SOURCE MATERIAL
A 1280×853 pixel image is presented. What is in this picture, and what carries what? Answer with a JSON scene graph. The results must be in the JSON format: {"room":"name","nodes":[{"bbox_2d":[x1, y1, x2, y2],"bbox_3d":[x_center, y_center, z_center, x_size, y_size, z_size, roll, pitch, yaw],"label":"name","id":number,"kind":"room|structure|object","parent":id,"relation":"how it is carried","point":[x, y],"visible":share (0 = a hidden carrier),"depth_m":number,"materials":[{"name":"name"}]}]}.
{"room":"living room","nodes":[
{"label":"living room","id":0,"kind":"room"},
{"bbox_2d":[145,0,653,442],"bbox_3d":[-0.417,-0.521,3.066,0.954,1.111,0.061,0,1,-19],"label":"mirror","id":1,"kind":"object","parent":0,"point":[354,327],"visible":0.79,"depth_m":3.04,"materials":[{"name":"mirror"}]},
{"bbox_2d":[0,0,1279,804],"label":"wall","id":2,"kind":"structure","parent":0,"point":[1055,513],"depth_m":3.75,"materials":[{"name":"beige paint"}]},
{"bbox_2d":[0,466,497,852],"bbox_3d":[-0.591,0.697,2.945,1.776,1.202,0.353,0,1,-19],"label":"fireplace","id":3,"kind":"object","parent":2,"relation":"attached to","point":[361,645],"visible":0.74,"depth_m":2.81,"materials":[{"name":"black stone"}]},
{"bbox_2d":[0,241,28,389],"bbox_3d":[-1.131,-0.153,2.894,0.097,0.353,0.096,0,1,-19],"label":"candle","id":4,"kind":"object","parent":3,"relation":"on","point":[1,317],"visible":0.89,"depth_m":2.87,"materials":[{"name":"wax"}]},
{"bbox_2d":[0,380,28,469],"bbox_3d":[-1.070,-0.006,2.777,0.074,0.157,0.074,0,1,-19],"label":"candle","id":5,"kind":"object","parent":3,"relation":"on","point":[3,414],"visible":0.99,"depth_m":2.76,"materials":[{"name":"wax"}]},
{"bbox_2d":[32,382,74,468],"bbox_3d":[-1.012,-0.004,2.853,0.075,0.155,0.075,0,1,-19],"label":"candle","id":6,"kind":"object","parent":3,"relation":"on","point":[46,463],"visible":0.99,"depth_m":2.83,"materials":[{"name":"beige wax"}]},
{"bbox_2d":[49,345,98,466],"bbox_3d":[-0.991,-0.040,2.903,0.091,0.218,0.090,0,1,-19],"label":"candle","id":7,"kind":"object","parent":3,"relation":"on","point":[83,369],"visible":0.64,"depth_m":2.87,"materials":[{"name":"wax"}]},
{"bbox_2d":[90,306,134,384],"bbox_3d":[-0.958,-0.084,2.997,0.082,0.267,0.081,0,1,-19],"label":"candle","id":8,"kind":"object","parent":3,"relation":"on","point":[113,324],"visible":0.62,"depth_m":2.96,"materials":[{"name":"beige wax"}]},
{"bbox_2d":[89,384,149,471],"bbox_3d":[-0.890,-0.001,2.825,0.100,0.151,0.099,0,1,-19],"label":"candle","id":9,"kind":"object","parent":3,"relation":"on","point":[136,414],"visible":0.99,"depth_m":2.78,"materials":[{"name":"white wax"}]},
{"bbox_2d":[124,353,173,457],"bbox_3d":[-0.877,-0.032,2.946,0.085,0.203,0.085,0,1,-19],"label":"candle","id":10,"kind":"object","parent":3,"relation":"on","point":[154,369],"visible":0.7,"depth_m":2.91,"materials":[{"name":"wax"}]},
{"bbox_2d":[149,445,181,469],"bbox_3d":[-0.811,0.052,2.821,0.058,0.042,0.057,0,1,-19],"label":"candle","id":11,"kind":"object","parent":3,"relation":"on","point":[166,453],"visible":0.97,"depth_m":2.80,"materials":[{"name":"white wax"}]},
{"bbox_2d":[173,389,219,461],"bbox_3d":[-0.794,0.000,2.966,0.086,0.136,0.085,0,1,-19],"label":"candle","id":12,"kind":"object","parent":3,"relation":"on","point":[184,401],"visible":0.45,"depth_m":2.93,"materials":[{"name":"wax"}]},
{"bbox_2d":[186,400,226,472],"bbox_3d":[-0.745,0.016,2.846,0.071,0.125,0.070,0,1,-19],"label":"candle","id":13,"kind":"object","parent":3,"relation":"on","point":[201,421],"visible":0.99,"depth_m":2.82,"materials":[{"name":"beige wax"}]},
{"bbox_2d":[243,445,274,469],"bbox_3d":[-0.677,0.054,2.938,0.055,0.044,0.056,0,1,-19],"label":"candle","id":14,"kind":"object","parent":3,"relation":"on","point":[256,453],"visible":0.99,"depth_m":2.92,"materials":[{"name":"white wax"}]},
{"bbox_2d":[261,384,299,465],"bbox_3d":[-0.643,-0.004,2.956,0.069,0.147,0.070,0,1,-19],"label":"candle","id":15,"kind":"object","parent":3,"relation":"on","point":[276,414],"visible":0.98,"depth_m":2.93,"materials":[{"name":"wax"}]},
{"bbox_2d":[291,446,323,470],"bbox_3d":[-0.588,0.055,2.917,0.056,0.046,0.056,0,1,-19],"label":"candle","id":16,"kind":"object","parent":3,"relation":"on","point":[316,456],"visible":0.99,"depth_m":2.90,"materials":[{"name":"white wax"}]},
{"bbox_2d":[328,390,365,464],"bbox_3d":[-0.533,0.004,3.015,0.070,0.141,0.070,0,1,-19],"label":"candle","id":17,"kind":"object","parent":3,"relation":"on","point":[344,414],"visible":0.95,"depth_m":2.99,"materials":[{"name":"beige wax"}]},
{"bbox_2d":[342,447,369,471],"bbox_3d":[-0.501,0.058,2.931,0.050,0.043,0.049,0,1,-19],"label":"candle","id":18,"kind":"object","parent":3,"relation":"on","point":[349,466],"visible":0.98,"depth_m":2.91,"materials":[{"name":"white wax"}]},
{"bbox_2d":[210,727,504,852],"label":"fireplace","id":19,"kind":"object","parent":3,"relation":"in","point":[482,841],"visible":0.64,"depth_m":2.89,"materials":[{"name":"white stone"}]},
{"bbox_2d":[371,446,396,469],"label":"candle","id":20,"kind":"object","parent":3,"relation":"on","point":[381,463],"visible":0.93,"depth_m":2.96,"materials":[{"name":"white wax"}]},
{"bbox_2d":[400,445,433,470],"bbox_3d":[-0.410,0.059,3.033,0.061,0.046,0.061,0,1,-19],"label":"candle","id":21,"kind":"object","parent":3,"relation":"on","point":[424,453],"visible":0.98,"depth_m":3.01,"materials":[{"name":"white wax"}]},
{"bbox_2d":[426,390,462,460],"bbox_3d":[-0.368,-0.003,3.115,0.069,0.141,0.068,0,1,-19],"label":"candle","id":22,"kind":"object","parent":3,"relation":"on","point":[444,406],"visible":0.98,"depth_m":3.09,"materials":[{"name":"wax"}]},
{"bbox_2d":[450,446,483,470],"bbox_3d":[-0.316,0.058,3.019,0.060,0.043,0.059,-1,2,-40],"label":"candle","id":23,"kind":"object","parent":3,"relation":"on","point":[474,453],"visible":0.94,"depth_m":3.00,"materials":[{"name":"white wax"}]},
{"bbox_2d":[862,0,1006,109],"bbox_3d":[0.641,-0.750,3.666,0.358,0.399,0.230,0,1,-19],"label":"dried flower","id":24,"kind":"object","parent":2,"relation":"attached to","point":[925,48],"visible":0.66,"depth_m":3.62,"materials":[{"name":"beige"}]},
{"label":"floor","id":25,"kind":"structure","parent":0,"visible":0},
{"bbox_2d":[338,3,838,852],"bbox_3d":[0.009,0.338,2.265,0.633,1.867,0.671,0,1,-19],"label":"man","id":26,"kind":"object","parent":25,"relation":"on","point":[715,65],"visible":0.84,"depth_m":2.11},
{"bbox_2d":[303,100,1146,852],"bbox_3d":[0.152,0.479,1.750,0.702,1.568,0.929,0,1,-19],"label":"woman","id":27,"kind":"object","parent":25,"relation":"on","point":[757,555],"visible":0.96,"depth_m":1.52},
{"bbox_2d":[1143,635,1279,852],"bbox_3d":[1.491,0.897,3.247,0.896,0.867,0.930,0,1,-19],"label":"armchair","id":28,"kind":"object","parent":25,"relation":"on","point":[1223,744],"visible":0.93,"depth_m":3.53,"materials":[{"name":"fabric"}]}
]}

WHAT TO WORK ON
Say how many lines of the entries above include the word "living", giving the number alone.

TASK RESPONSE
2